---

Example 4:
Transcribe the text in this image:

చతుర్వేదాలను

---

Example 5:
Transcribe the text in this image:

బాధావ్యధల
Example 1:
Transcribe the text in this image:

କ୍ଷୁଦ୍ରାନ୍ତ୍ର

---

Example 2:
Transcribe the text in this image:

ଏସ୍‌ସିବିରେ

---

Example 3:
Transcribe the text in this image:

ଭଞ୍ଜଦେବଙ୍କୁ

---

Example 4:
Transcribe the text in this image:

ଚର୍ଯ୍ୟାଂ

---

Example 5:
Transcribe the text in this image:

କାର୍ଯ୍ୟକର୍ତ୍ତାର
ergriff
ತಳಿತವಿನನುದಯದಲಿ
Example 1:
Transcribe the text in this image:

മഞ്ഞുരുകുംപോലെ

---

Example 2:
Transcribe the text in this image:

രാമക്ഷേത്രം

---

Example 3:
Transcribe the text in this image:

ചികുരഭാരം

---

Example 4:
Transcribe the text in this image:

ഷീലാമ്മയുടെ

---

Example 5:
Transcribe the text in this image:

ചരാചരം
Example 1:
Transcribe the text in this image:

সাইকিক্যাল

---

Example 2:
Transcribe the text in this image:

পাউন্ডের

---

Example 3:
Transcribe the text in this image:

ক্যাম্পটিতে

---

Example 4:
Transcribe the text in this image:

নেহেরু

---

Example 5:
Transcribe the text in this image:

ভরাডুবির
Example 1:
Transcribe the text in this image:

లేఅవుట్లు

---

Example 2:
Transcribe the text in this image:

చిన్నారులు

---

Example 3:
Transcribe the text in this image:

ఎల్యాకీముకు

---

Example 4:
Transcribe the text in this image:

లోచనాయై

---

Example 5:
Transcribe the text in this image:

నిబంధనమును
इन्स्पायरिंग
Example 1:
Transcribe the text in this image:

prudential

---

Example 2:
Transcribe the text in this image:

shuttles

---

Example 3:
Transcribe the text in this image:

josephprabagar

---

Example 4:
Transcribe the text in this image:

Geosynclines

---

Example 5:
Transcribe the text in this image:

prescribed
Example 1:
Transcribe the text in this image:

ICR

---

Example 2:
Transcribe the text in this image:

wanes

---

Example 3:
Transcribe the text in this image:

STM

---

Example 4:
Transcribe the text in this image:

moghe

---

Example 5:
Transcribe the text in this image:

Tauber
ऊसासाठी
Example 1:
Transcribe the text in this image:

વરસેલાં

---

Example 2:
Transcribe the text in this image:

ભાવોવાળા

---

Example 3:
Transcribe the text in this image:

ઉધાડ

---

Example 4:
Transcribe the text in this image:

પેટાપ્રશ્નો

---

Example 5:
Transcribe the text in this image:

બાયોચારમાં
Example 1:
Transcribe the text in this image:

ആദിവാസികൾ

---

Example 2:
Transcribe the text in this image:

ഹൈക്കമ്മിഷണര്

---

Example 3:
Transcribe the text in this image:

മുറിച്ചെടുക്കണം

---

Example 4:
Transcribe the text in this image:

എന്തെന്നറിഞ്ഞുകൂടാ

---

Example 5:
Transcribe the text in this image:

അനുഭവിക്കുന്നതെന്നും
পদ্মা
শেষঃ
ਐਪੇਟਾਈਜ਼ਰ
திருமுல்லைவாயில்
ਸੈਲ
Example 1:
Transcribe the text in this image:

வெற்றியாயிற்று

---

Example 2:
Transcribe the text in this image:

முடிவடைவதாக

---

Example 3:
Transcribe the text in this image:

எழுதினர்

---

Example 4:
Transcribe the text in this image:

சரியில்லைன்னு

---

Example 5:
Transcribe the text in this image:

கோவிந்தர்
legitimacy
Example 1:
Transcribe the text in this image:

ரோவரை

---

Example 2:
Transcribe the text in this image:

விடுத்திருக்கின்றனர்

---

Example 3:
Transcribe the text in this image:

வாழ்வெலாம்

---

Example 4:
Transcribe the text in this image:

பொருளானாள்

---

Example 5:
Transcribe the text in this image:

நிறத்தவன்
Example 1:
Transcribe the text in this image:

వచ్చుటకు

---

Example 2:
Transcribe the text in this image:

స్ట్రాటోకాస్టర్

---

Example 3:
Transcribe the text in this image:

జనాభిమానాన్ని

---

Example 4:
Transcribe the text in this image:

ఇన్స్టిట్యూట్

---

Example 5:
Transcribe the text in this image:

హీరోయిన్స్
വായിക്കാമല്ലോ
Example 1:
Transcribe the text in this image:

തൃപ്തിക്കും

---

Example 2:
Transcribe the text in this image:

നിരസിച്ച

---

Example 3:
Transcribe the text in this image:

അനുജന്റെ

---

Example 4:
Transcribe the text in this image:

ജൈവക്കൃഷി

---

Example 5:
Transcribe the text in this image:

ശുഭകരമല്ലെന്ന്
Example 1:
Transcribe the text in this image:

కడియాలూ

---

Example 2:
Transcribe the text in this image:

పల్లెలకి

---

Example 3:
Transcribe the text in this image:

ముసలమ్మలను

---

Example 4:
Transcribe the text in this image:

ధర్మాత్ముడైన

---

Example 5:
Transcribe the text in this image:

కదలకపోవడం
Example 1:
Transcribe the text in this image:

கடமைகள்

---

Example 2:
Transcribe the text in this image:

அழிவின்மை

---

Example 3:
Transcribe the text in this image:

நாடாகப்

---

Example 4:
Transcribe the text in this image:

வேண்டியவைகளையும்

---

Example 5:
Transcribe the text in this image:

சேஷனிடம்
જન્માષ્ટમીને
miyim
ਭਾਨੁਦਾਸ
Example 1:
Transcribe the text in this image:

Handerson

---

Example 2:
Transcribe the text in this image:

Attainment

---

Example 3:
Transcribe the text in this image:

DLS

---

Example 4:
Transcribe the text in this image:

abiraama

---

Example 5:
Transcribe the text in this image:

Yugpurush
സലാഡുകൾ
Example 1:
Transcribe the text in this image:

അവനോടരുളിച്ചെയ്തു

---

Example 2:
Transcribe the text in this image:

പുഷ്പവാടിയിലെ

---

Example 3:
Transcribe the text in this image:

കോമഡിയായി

* About this task *
Every entry needs to be written out again, exactly as given.

* Result below *
---

Example 4:
Transcribe the text in this image:

చతుర్వేదాలను

---

Example 5:
Transcribe the text in this image:

బాధావ్యధల
Example 1:
Transcribe the text in this image:

କ୍ଷୁଦ୍ରାନ୍ତ୍ର

---

Example 2:
Transcribe the text in this image:

ଏସ୍‌ସିବିରେ

---

Example 3:
Transcribe the text in this image:

ଭଞ୍ଜଦେବଙ୍କୁ

---

Example 4:
Transcribe the text in this image:

ଚର୍ଯ୍ୟାଂ

---

Example 5:
Transcribe the text in this image:

କାର୍ଯ୍ୟକର୍ତ୍ତାର
ergriff
ತಳಿತವಿನನುದಯದಲಿ
Example 1:
Transcribe the text in this image:

മഞ്ഞുരുകുംപോലെ

---

Example 2:
Transcribe the text in this image:

രാമക്ഷേത്രം

---

Example 3:
Transcribe the text in this image:

ചികുരഭാരം

---

Example 4:
Transcribe the text in this image:

ഷീലാമ്മയുടെ

---

Example 5:
Transcribe the text in this image:

ചരാചരം
Example 1:
Transcribe the text in this image:

সাইকিক্যাল

---

Example 2:
Transcribe the text in this image:

পাউন্ডের

---

Example 3:
Transcribe the text in this image:

ক্যাম্পটিতে

---

Example 4:
Transcribe the text in this image:

নেহেরু

---

Example 5:
Transcribe the text in this image:

ভরাডুবির
Example 1:
Transcribe the text in this image:

లేఅవుట్లు

---

Example 2:
Transcribe the text in this image:

చిన్నారులు

---

Example 3:
Transcribe the text in this image:

ఎల్యాకీముకు

---

Example 4:
Transcribe the text in this image:

లోచనాయై

---

Example 5:
Transcribe the text in this image:

నిబంధనమును
इन्स्पायरिंग
Example 1:
Transcribe the text in this image:

prudential

---

Example 2:
Transcribe the text in this image:

shuttles

---

Example 3:
Transcribe the text in this image:

josephprabagar

---

Example 4:
Transcribe the text in this image:

Geosynclines

---

Example 5:
Transcribe the text in this image:

prescribed
Example 1:
Transcribe the text in this image:

ICR

---

Example 2:
Transcribe the text in this image:

wanes

---

Example 3:
Transcribe the text in this image:

STM

---

Example 4:
Transcribe the text in this image:

moghe

---

Example 5:
Transcribe the text in this image:

Tauber
ऊसासाठी
Example 1:
Transcribe the text in this image:

વરસેલાં

---

Example 2:
Transcribe the text in this image:

ભાવોવાળા

---

Example 3:
Transcribe the text in this image:

ઉધાડ

---

Example 4:
Transcribe the text in this image:

પેટાપ્રશ્નો

---

Example 5:
Transcribe the text in this image:

બાયોચારમાં
Example 1:
Transcribe the text in this image:

ആദിവാസികൾ

---

Example 2:
Transcribe the text in this image:

ഹൈക്കമ്മിഷണര്

---

Example 3:
Transcribe the text in this image:

മുറിച്ചെടുക്കണം

---

Example 4:
Transcribe the text in this image:

എന്തെന്നറിഞ്ഞുകൂടാ

---

Example 5:
Transcribe the text in this image:

അനുഭവിക്കുന്നതെന്നും
পদ্মা
শেষঃ
ਐਪੇਟਾਈਜ਼ਰ
திருமுல்லைவாயில்
ਸੈਲ
Example 1:
Transcribe the text in this image:

வெற்றியாயிற்று

---

Example 2:
Transcribe the text in this image:

முடிவடைவதாக

---

Example 3:
Transcribe the text in this image:

எழுதினர்

---

Example 4:
Transcribe the text in this image:

சரியில்லைன்னு

---

Example 5:
Transcribe the text in this image:

கோவிந்தர்
legitimacy
Example 1:
Transcribe the text in this image:

ரோவரை

---

Example 2:
Transcribe the text in this image:

விடுத்திருக்கின்றனர்

---

Example 3:
Transcribe the text in this image:

வாழ்வெலாம்

---

Example 4:
Transcribe the text in this image:

பொருளானாள்

---

Example 5:
Transcribe the text in this image:

நிறத்தவன்
Example 1:
Transcribe the text in this image:

వచ్చుటకు

---

Example 2:
Transcribe the text in this image:

స్ట్రాటోకాస్టర్

---

Example 3:
Transcribe the text in this image:

జనాభిమానాన్ని

---

Example 4:
Transcribe the text in this image:

ఇన్స్టిట్యూట్

---

Example 5:
Transcribe the text in this image:

హీరోయిన్స్
വായിക്കാമല്ലോ
Example 1:
Transcribe the text in this image:

തൃപ്തിക്കും

---

Example 2:
Transcribe the text in this image:

നിരസിച്ച

---

Example 3:
Transcribe the text in this image:

അനുജന്റെ

---

Example 4:
Transcribe the text in this image:

ജൈവക്കൃഷി

---

Example 5:
Transcribe the text in this image:

ശുഭകരമല്ലെന്ന്
Example 1:
Transcribe the text in this image:

కడియాలూ

---

Example 2:
Transcribe the text in this image:

పల్లెలకి

---

Example 3:
Transcribe the text in this image:

ముసలమ్మలను

---

Example 4:
Transcribe the text in this image:

ధర్మాత్ముడైన

---

Example 5:
Transcribe the text in this image:

కదలకపోవడం
Example 1:
Transcribe the text in this image:

கடமைகள்

---

Example 2:
Transcribe the text in this image:

அழிவின்மை

---

Example 3:
Transcribe the text in this image:

நாடாகப்

---

Example 4:
Transcribe the text in this image:

வேண்டியவைகளையும்

---

Example 5:
Transcribe the text in this image:

சேஷனிடம்
જન્માષ્ટમીને
miyim
ਭਾਨੁਦਾਸ
Example 1:
Transcribe the text in this image:

Handerson

---

Example 2:
Transcribe the text in this image:

Attainment

---

Example 3:
Transcribe the text in this image:

DLS

---

Example 4:
Transcribe the text in this image:

abiraama

---

Example 5:
Transcribe the text in this image:

Yugpurush
സലാഡുകൾ
Example 1:
Transcribe the text in this image:

അവനോടരുളിച്ചെയ്തു

---

Example 2:
Transcribe the text in this image:

പുഷ്പവാടിയിലെ

---

Example 3:
Transcribe the text in this image:

കോമഡിയായി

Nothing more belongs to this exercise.